Public Foundational Courses Department, Nanjing Vocational University of Industry Technology, Nanjing, 210023, China.
College of Management, Henan University of Technology, Zhengzhou, 450001, China.
Sci Rep. 2021 Jan 11;11(1):348. doi: 10.1038/s41598-020-79462-0.

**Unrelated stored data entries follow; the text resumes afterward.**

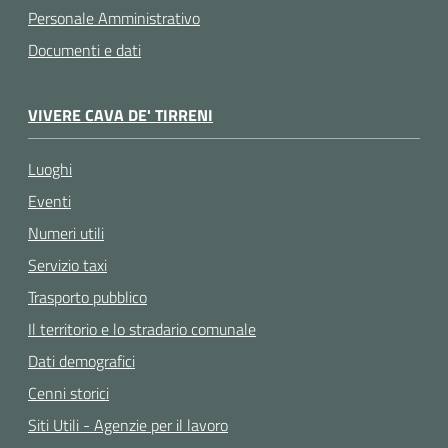
Personale Amministrativo
Documenti e dati
VIVERE CAVA DE' TIRRENI
Luoghi
Eventi
Numeri utili
Servizio taxi
Trasporto pubblico
Il territorio e lo stradario comunale
Dati demografici
Cenni storici
Siti Utili - Agenzie per il lavoro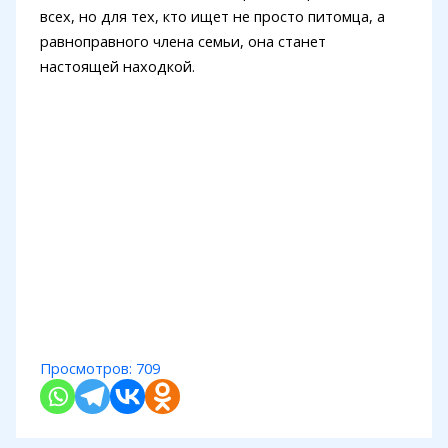
всех, но для тех, кто ищет не просто питомца, а
равноправного члена семьи, она станет
настоящей находкой.
Просмотров:
709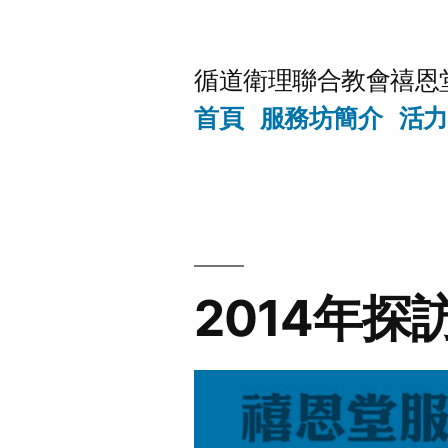
Skip
to
循道衛理聯合教會禧恩
content
首頁
服務坊簡介
活力
2014年探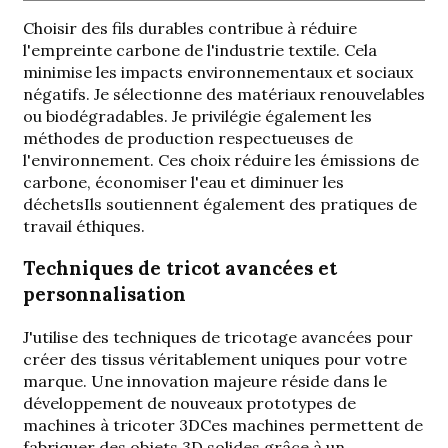
Choisir des fils durables contribue à réduire
l'empreinte carbone de l'industrie textile. Cela
minimise les impacts environnementaux et sociaux
négatifs. Je sélectionne des matériaux renouvelables
ou biodégradables. Je privilégie également les
méthodes de production respectueuses de
l'environnement. Ces choix
réduire les émissions de
carbone, économiser l'eau et diminuer les
déchets
Ils soutiennent également des pratiques de
travail éthiques.
Techniques de tricot avancées et
personnalisation
J'utilise des techniques de tricotage avancées pour
créer des tissus véritablement uniques pour votre
marque. Une innovation majeure réside dans le
développement de
nouveaux prototypes de
machines à tricoter 3D
Ces machines permettent de
fabriquer des objets 3D solides grâce à un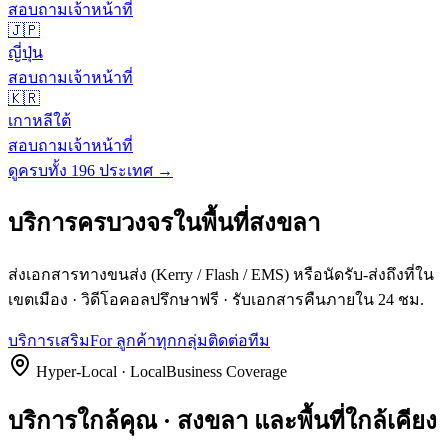
สอบถามเจ้าหน้าที่
🇯🇵
ญี่ปุ่น
สอบถามเจ้าหน้าที่
🇰🇷
เกาหลีใต้
สอบถามเจ้าหน้าที่
ดูครบทั้ง 196 ประเทศ →
บริการครบวงจรในพื้นที่
สงขลา
ส่งเอกสารทางขนส่ง (Kerry / Flash / EMS) หรือนัดรับ-ส่งถึงที่ใน
เขตเมือง · วิดีโอคอลปรึกษาฟรี · รับเอกสารคืนภายใน 24 ชม.
บริการเสริม
For ลูกค้าทุกกลุ่ม
ติดต่อทีม
Hyper-Local · LocalBusiness Coverage
บริการใกล้คุณ · สงขลา และพื้นที่ใกล้เคียง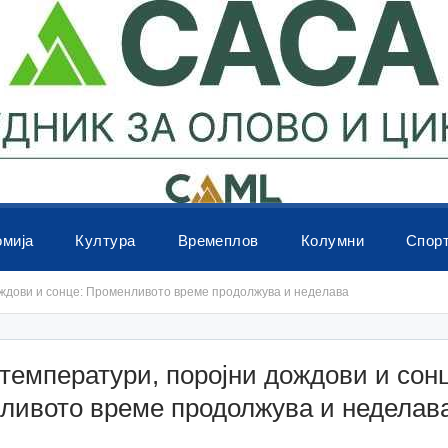
омија
Култура
Времеплов
Колумни
Спор
ождови и сонце: Променливото време продолжува и неделава
температури, поројни дождови и сон
ливото време продолжува и неделав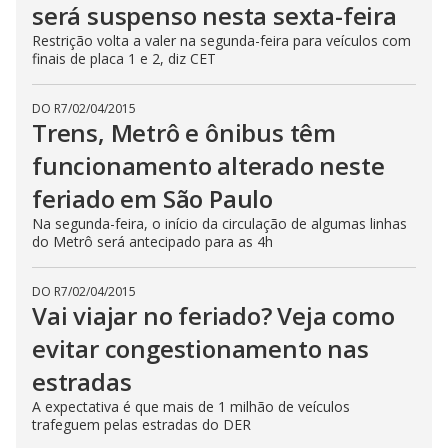
será suspenso nesta sexta-feira
Restrição volta a valer na segunda-feira para veículos com
finais de placa 1 e 2, diz CET
DO R7
/
02/04/2015
Trens, Metrô e ônibus têm
funcionamento alterado neste
feriado em São Paulo
Na segunda-feira, o início da circulação de algumas linhas
do Metrô será antecipado para as 4h
DO R7
/
02/04/2015
Vai viajar no feriado? Veja como
evitar congestionamento nas
estradas
A expectativa é que mais de 1 milhão de veículos
trafeguem pelas estradas do DER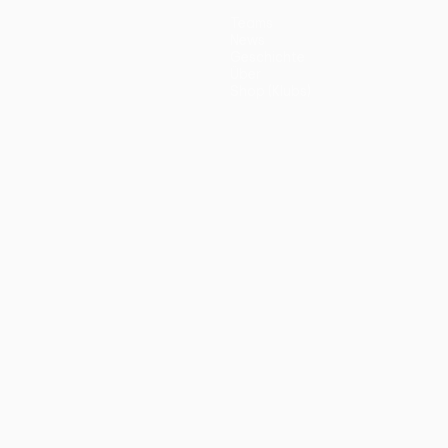
Teams
News
Geschichte
Über
Shop (Klubs)
ano
Português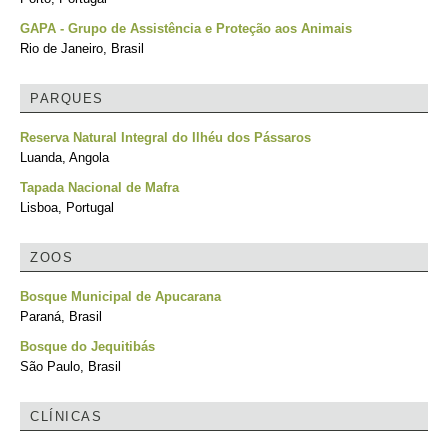
GAPA - Grupo de Assistência e Proteção aos Animais
Rio de Janeiro, Brasil
PARQUES
Reserva Natural Integral do Ilhéu dos Pássaros
Luanda, Angola
Tapada Nacional de Mafra
Lisboa, Portugal
ZOOS
Bosque Municipal de Apucarana
Paraná, Brasil
Bosque do Jequitibás
São Paulo, Brasil
CLÍNICAS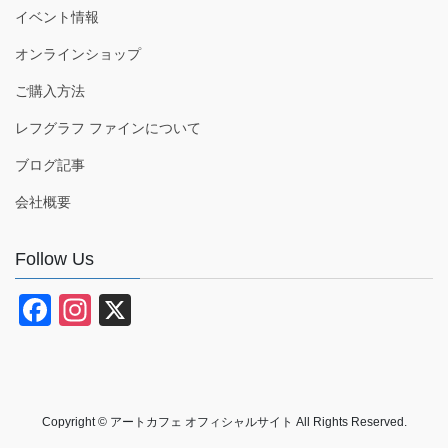
イベント情報
オンラインショップ
ご購入方法
レフグラフ ファインについて
ブログ記事
会社概要
Follow Us
F
In
X
a
st
c
a
e
gr
Copyright © アートカフェ オフィシャルサイト All Rights Reserved.
b
a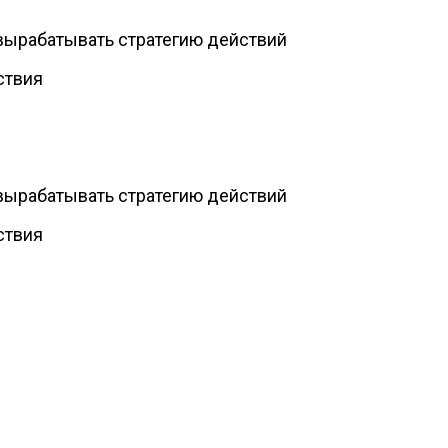
 вырабатывать стратегию действий
ствия
 вырабатывать стратегию действий
ствия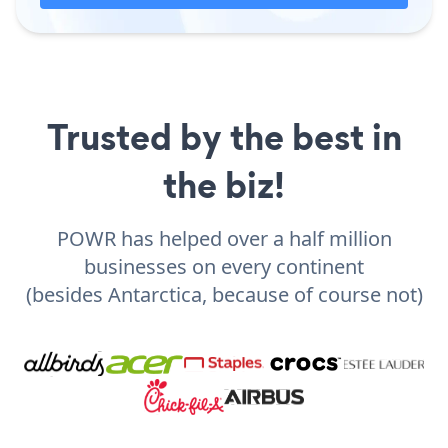
Trusted by the best in
the biz!
POWR has helped over a half million
businesses on every continent
(besides Antarctica, because of course not)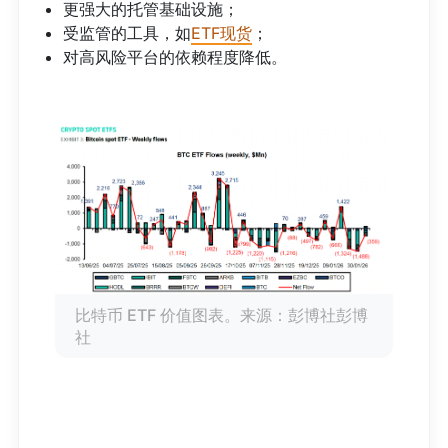
更强大的托管基础设施；
受监管的工具，如
ETF现货
；
对高风险平台的依赖程度降低。
比特币 ETF 价值图表。来源：彭博社彭博
社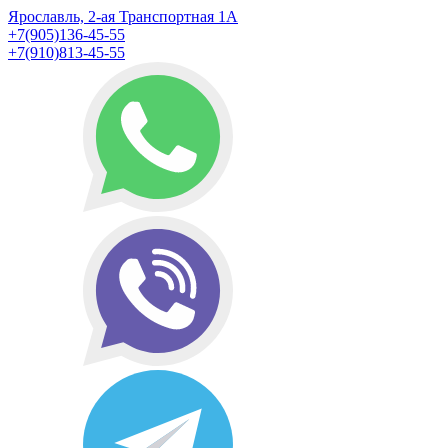
Ярославль, 2-ая Транспортная 1А
+7(905)136-45-55
+7(910)813-45-55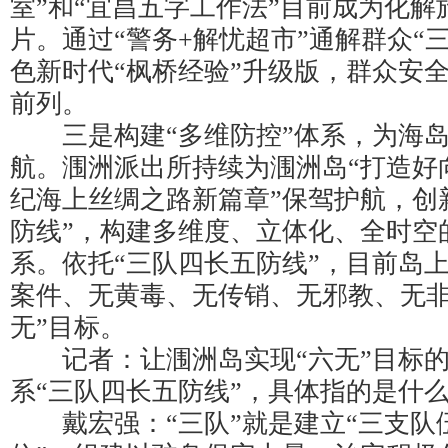
室”和“宜昌五字工作法”目前成为化
片。通过“警务+解忧超市”通解群众“
色新时代“枫桥经验”升级版，群众安
前列。
三是构建“多维防控”体系，为海岛
航。涠洲派出所持续为涠洲岛“打造好
纪海上丝绸之路新篇章”保驾护航，创
防线”，构建多维度、立体化、全时空
系。依托“三队四长五防线”，目前岛
案件、无黄毒、无传销、无邪教、无非
无”目标。
记者：让涠洲岛实现“六无”目标的
系“三队四长五防线”，具体指的是什
戴宏强：“三队”就是建立“三支队伍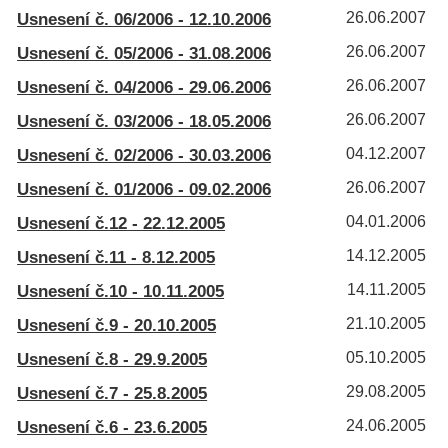
Usnesení č. 06/2006 - 12.10.2006
26.06.2007
Usnesení č. 05/2006 - 31.08.2006
26.06.2007
Usnesení č. 04/2006 - 29.06.2006
26.06.2007
Usnesení č. 03/2006 - 18.05.2006
26.06.2007
Usnesení č. 02/2006 - 30.03.2006
04.12.2007
Usnesení č. 01/2006 - 09.02.2006
26.06.2007
Usnesení č.12 - 22.12.2005
04.01.2006
Usnesení č.11 - 8.12.2005
14.12.2005
Usnesení č.10 - 10.11.2005
14.11.2005
Usnesení č.9 - 20.10.2005
21.10.2005
Usnesení č.8 - 29.9.2005
05.10.2005
Usnesení č.7 - 25.8.2005
29.08.2005
Usnesení č.6 - 23.6.2005
24.06.2005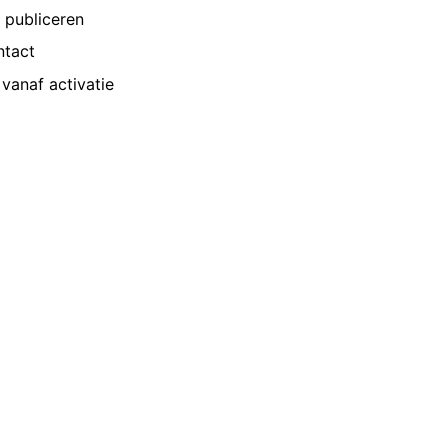
p publiceren
ntact
vanaf activatie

In order to correct the monitoring data of the miniature air quality detector, an air quality prediction model fusing Principal Component Regression (PCR), Support Vector Regression (SVR) machine, and Autoregressive Moving Average (ARMA) model was proposed to improve the prediction accuracy of the six types of pollutants in the air. First, the main information of factors affecting air quality is extracted by principal component analysis, and then principal component regression is used to give the predicted values of six types of pollutants. Second, the support vector regression machine is used to regress the predicted value of principal component regression and various influencing factors. Finally, the autoregressive moving average model is used to correct the residual items, and finally the predicted values of six types of pollutants are obtained. The experimental results showed that the proposed combination prediction model of PCR-SVR-ARMA had a better prediction effect than the artificial neural network, the standard support vector regression machine, the principal component regression, and PCR-SVR method. The Root Mean Square Error (RMSE), Mean Absolute Error (MAE), and relative Mean Absolute Percent Error (MAPE) are used as evaluation indicators to evaluate the PCR-SVR-ARMA model. This model can increase the accuracy of self-built points by 72.6% to 93.2%, and the model has excellent prediction effects in the training set and detection set, indicating that the model has good generalization ability. This model can play an active role scientific arrangement and promotion of miniature air quality detectors and grid-based monitoring of the concentration of various pollutants.
为了修正微型空气质量检测仪的监测数据,提出了一种融合主成分回归(PCR)、支持向量回归(SVR)机和自回归移动平均(ARMA)模型的空气质量预测模型,以提高空气中六种污染物的预测精度。首先,通过主成分分析提取影响空气质量的主要因素的主要信息,然后使用主成分回归给出六种污染物的预测值。其次,使用支持向量回归机回归主成分回归和各种影响因素的预测值。最后,使用自回归移动平均模型来修正残差项,最终得到六种污染物的预测值。实验结果表明,所提出的 PCR-SVR-ARMA 组合预测模型比人工神经网络、标准支持向量回归机、主成分回归和 PCR-SVR 方法具有更好的预测效果。均方根误差(RMSE)、平均绝对误差(MAE)和相对平均绝对百分比误差(MAPE)被用作评估指标来评估 PCR-SVR-ARMA 模型。该模型可以将自建点的精度提高 72.6%至 93.2%,并且在训练集和检测集中具有出色的预测效果,表明该模型具有良好的泛化能力。该模型可以在微型空气质量检测仪和基于网格的各种污染物浓度监测的科学安排和推广中发挥积极作用。